C'est la grande technique : assurer qu'on va respecter un principe, et dans le même temps, lui tordre le cou en appelant à briser les tabous et à sortir des carcans.
On a déjà examiné en détail la proposition de loi Richard Maillé, qui ne va pas très loin, il est vrai, mais écorne déjà sérieusement le principe du repos dominical. Ne soyons pas dupes : une fois que la brèche sera ouverte, les nouvelles exceptions passeront comme une lettre à la Poste. On a ici même beaucoup débattu des conséquences que pourraient avoir une libéralisation du travail du dimanche. Et beaucoup dénoncé l'hypocrisie de ceux qui ouvrent déjà chaque dimanche au mépris de la législation. Pas de radar pour eux.
Je ne vais pas aborder à nouveau les contours économiques de cette loi, même si je reste persuadé, d'une, que le portefeuille des Français n'étant pas extensible, l'ouverture des commerces le dimanche n'augmentera pas leur pouvoir d'achat, et de deux, que les grands perdants seront une nouvelle fois les commerces de ville, si l'on en reste là. Je reste aussi convaincu qu'une "pause commerciale" ne fait pas de mal pour l'Homme. Marre de voir des gens se promener en famille dans les centres commerciaux! Ils seraient aussi bien en forêt à cueillir des champignons.
Pour le reste, les syndicats me paraissent totalement hors-sujet en se focalisant uniquement sur la question du libre choix et du salaire. C'est bien sûr une revendication importante, mais il faut dépasser cet aspect : même payé double et choisi librement (mais ne rêvons pas), le travail dominical ne serait pas satisfaisant.
C'est en effet une véritable révolution de société qu'on risque de subir avec la généralisation du travail dominical. Je suis bien placé pour le dire : dans mon entreprise, on va bientôt devoir tous travailler par roulement le dimanche. Le journalisme ne s'arrête certes pas un jour par semaine. Mais je note que nous n'avons pas eu le choix, et qu'il n'y aura pas d'augmentation de salaire ce jour-là.
Politique de civilisation? Mon oeil!

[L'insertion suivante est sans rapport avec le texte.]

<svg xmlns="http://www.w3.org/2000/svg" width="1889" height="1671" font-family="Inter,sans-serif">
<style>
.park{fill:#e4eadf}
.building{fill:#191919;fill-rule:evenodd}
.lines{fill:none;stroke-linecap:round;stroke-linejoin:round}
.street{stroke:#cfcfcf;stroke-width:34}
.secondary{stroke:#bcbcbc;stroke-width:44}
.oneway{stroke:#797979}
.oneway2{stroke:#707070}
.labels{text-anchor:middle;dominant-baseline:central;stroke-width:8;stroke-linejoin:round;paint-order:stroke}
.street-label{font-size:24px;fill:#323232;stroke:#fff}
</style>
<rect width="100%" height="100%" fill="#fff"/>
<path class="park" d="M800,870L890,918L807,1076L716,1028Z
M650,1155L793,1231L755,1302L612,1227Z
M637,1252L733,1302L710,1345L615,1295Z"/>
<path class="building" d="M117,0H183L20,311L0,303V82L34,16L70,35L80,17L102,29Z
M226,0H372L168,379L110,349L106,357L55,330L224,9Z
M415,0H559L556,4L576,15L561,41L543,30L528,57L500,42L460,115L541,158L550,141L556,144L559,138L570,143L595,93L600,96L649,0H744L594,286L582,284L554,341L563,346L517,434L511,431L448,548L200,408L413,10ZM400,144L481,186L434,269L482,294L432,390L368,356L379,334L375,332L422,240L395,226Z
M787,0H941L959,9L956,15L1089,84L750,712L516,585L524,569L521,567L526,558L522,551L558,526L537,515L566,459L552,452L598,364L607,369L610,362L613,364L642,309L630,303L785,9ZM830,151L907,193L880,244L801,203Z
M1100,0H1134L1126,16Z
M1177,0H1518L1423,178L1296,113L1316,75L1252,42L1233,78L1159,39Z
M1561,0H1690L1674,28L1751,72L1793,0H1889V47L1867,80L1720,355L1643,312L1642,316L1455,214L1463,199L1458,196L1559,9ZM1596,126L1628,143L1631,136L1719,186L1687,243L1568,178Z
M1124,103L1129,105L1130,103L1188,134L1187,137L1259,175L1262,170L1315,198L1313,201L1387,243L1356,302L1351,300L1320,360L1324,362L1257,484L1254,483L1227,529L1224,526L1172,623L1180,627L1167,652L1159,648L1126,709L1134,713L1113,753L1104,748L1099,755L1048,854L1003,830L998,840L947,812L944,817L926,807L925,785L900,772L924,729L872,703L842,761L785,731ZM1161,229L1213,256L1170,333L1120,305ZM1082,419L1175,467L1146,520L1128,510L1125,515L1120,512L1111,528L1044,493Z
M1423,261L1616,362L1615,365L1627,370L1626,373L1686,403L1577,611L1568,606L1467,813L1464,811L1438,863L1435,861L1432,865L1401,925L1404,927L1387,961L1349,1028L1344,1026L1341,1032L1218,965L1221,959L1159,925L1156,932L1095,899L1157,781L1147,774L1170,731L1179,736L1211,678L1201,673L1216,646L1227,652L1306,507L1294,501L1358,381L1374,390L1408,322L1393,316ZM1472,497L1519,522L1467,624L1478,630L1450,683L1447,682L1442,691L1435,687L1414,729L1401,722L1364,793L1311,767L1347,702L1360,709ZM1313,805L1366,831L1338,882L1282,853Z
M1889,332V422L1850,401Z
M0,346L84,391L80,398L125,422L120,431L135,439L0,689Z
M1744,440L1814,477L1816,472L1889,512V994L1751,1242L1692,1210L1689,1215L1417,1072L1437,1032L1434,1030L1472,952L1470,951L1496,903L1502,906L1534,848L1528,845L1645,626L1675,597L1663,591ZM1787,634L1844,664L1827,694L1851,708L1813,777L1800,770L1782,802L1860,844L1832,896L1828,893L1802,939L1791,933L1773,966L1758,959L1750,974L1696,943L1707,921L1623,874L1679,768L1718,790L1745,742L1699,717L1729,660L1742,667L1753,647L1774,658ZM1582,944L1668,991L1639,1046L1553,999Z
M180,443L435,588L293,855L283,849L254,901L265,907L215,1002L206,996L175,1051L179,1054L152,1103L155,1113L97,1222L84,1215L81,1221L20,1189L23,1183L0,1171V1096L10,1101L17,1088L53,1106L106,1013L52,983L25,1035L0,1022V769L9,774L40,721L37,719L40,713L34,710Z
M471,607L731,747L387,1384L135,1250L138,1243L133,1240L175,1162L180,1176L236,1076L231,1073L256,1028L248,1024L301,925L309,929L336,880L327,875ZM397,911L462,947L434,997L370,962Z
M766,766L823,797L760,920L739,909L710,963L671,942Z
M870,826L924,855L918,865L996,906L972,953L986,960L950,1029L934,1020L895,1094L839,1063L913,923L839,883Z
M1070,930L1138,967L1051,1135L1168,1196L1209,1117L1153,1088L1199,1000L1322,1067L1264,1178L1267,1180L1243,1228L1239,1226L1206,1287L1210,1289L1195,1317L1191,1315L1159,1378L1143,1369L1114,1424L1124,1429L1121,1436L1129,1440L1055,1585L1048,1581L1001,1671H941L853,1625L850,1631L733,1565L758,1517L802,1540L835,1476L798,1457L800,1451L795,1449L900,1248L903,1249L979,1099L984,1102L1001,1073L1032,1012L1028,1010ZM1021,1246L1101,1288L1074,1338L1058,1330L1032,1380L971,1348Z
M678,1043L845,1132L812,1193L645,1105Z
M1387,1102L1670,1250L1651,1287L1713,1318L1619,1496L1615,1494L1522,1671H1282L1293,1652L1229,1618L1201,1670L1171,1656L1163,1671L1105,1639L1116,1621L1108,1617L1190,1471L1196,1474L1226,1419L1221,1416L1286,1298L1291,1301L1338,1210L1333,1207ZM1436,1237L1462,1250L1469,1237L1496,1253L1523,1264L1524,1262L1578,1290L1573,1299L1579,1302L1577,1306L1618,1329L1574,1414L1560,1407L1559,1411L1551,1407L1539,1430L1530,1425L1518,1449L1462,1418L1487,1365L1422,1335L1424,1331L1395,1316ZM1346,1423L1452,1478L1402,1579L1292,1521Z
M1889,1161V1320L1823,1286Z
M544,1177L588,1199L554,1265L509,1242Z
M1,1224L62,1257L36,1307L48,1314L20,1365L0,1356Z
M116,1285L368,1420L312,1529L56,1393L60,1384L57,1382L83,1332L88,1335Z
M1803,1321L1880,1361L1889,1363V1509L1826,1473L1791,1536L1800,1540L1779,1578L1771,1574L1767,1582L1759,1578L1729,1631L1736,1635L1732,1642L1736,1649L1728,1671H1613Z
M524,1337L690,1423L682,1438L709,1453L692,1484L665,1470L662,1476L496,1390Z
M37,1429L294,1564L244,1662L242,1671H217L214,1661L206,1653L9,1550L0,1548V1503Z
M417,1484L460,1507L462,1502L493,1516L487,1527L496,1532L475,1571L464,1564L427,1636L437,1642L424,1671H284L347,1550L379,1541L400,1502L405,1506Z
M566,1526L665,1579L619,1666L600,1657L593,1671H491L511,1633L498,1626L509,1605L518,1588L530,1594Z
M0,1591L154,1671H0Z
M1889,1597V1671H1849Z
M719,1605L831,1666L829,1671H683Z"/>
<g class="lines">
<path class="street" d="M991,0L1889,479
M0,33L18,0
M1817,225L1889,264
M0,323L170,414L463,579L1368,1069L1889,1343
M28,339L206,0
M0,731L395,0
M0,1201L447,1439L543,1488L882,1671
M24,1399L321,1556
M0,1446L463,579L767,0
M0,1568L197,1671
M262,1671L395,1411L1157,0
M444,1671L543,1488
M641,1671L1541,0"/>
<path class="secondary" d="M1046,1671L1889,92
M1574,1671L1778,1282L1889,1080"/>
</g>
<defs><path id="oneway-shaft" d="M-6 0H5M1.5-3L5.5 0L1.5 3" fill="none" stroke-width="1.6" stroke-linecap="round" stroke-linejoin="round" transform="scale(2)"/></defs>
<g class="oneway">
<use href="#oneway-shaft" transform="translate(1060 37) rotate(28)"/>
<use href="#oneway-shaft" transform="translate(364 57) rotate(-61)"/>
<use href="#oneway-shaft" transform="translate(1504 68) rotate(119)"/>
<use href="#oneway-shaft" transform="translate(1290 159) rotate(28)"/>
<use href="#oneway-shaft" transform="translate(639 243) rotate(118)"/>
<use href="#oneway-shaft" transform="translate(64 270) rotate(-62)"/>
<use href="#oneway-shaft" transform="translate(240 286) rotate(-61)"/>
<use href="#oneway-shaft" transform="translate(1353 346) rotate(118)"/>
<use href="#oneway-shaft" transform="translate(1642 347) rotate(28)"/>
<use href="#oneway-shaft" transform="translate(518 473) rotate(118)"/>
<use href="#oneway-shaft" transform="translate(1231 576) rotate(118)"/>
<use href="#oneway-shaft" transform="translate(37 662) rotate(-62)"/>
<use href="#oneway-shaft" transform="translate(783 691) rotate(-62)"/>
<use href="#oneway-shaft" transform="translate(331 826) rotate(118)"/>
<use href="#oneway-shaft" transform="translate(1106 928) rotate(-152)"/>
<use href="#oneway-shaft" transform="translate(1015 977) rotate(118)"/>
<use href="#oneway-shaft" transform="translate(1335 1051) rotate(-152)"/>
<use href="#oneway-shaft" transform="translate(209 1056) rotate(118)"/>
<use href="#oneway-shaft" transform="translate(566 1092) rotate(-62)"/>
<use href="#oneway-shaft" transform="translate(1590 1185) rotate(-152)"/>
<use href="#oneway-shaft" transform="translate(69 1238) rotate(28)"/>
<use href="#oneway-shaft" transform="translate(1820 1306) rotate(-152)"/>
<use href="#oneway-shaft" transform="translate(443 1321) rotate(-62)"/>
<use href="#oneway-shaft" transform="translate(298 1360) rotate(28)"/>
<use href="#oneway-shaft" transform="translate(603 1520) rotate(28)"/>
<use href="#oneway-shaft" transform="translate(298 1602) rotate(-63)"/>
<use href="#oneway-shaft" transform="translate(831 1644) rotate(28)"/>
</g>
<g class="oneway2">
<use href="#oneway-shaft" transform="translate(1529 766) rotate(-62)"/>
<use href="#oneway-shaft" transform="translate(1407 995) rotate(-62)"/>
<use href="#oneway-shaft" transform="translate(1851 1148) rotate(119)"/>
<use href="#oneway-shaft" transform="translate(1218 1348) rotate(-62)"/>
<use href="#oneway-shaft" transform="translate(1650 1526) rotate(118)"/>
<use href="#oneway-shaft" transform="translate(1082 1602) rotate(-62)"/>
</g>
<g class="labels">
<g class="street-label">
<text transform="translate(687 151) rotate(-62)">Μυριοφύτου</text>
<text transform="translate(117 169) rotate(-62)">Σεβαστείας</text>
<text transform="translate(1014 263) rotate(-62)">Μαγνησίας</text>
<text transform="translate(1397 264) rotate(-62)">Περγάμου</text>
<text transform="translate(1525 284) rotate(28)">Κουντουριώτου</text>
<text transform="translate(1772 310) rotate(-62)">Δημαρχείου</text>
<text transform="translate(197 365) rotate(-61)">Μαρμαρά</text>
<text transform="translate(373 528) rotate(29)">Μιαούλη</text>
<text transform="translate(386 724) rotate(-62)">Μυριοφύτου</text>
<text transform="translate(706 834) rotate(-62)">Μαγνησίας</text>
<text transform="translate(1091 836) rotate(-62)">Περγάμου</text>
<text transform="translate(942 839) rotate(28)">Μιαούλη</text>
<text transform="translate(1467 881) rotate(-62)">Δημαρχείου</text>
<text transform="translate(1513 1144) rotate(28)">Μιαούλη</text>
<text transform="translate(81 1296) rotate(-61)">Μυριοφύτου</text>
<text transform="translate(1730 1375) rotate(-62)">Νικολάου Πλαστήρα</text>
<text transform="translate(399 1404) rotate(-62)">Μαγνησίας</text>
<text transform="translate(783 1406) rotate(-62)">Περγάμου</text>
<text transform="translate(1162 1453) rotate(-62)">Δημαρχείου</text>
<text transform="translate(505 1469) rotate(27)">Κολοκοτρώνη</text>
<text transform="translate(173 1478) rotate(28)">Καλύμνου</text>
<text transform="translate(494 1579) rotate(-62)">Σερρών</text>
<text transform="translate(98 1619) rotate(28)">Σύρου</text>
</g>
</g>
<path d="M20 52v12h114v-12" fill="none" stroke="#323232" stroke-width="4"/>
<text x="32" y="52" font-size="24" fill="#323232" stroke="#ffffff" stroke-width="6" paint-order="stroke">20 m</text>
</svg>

Si on voulait tuer la famille, si on voulait isoler encore plus l'individu, on n'agirait pas autrement. Car que va-t-il se passer? Pour ceux qui travailleront le dimanche, un décalage total par rapport à la société. Des périodes de travail de dix jours sans interruption, avec le jeu des repos hebdomadaires. Et si tout le monde prend ses repos de façon librement choisie, et donc différente, n'est-ce pas la mort de la convivialité?
L'avantage d'un repos identique pour tous saute aux yeux : cela permet à tous de se retrouver, amis, familles... Mariages, communions, bar mitzvah, repas familiaux, pendaisons de crémaillère...
Au lieu de cela, et si l'on s'oriente dans cette voie, certains prendront leurs repos le lundi, d'autres le mardi, etc. Avec parfois, au sein d'une même famille, un mari qui ne prend pas ses jours le même jour que son épouse! Et les enfants, dans tout ça?
On parle beaucoup en ce moment, évidemment, des origines de la crise financière actuelle, de la cupidité, de l'égoïsme des marchés, de leur absence de moralisation. Mais à quoi sert-il de se répandre en banalités et en grands mots, si ce n'est pour en retenir aucune leçon?
Car que fait-on, là, à part raisonner uniquement en termes économiques, et en oubliant tout le reste? En oubliant, tout simplement, l'homme?